==== Source text

Re: [xsl] XML transformation based on parameters

Subject: Re: [xsl] XML transformation based on parameters
From: David Carlisle <davidc@xxxxxxxxx>
Date: Wed, 15 Apr 2009 10:25:18 +0100
> I don't know how to parse the xml file inside xslt and invoke the
> transformation for each parameter...

do you want a separate output for each parameter, or one output that
has all the replacements combined?

========

Copy the XSLT mailing-list reply word for word, from "Subject: Re: [xsl]" to "for each parameter...". Rely only on the XSLT mailing-list reply above.

==== Stored records

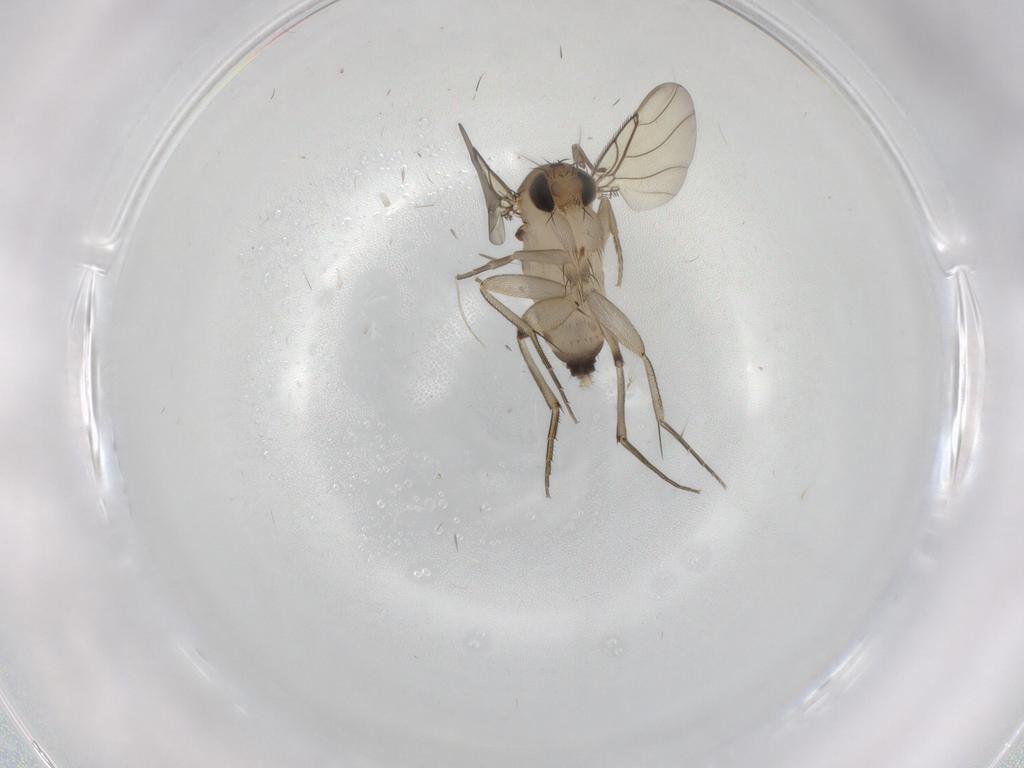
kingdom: Animalia
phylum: Arthropoda
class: Insecta
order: Diptera
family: Phoridae
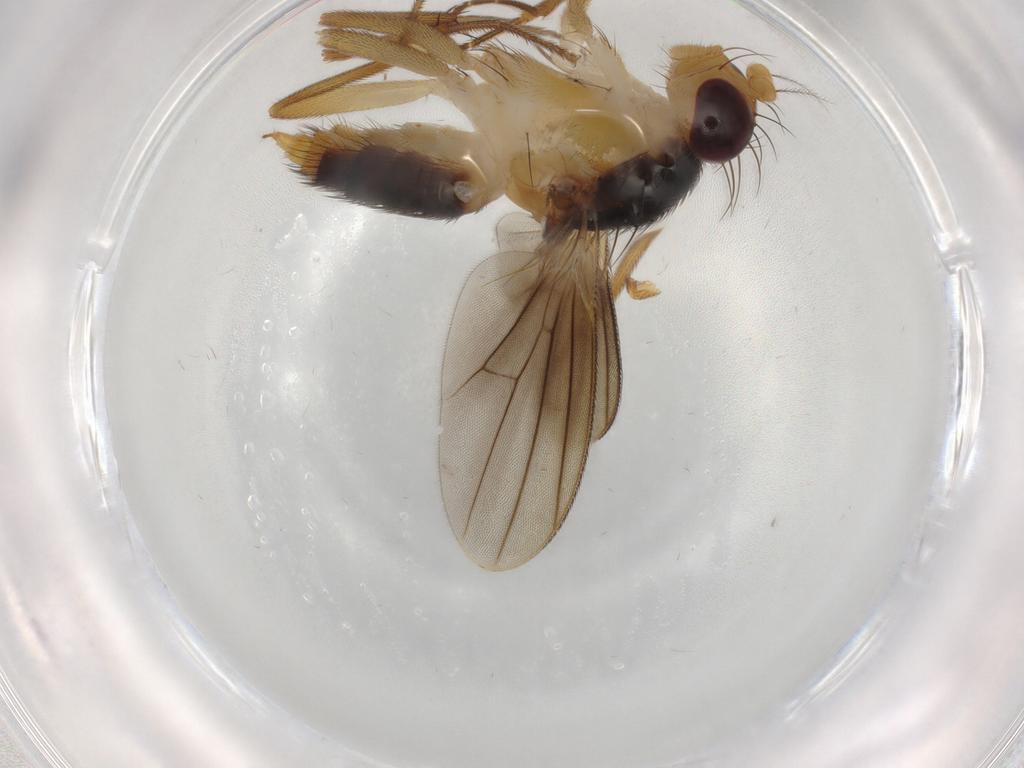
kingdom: Animalia
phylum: Arthropoda
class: Insecta
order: Diptera
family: Clusiidae
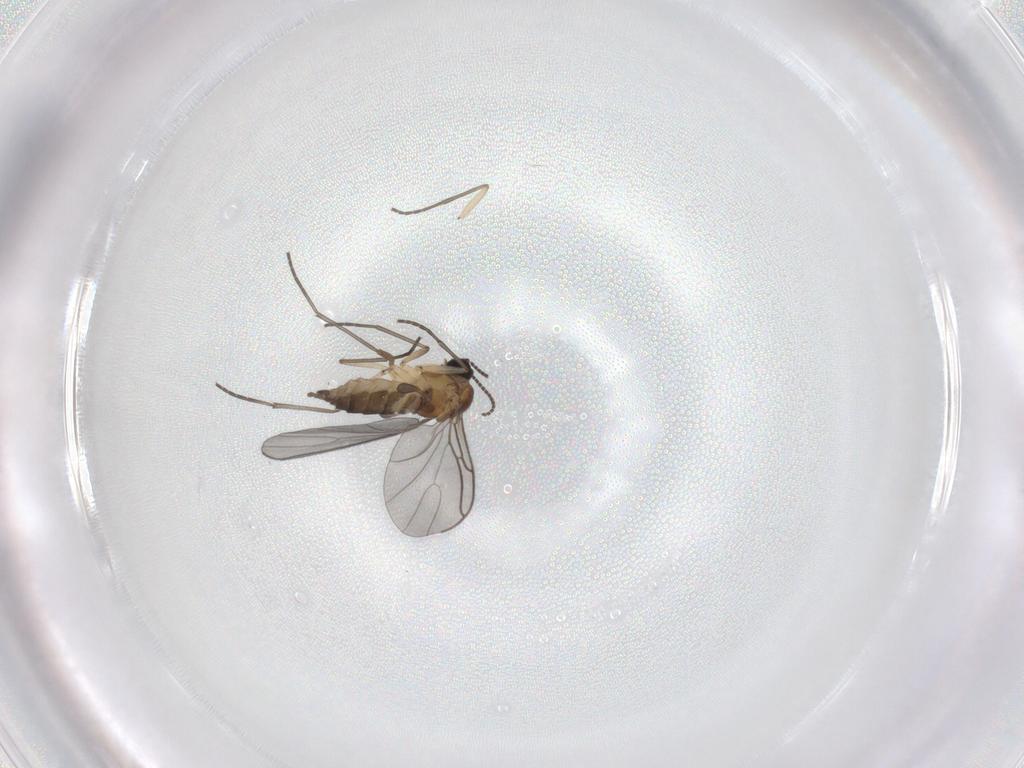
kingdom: Animalia
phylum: Arthropoda
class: Insecta
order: Diptera
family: Sciaridae
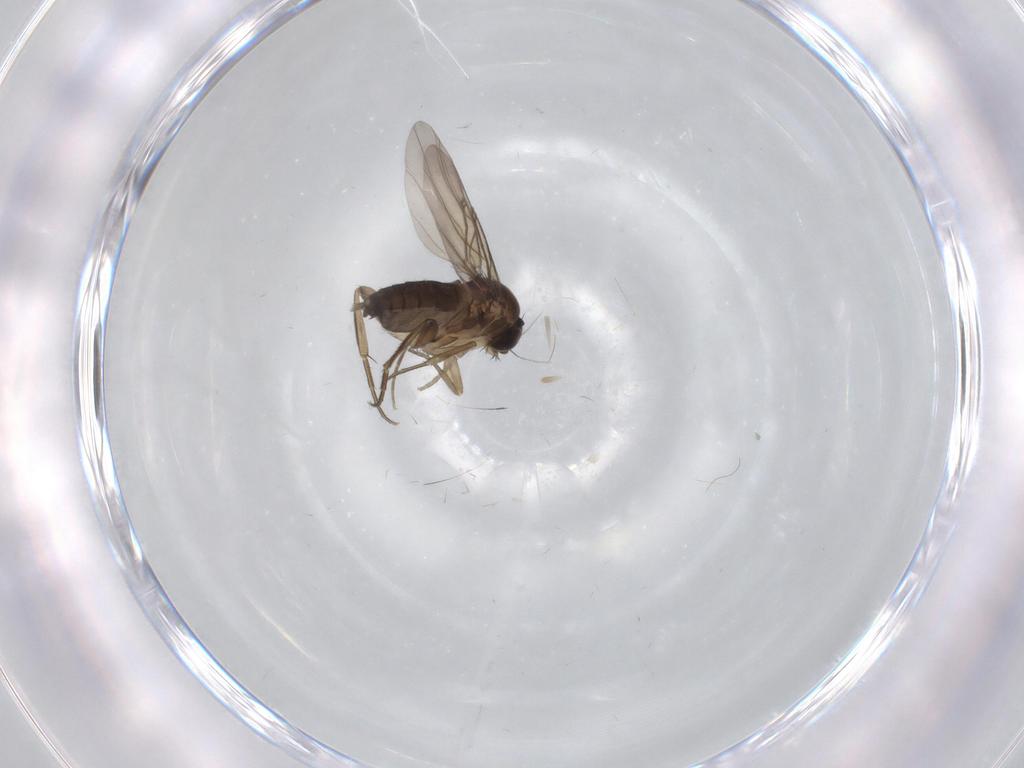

========

■ **Task response**
Subject: Re: [xsl] XML transformation based on parameters
From: David Carlisle <davidc@xxxxxxxxx>
Date: Wed, 15 Apr 2009 10:25:18 +0100
> I don't know how to parse the xml file inside xslt and invoke the
> transformation for each parameter...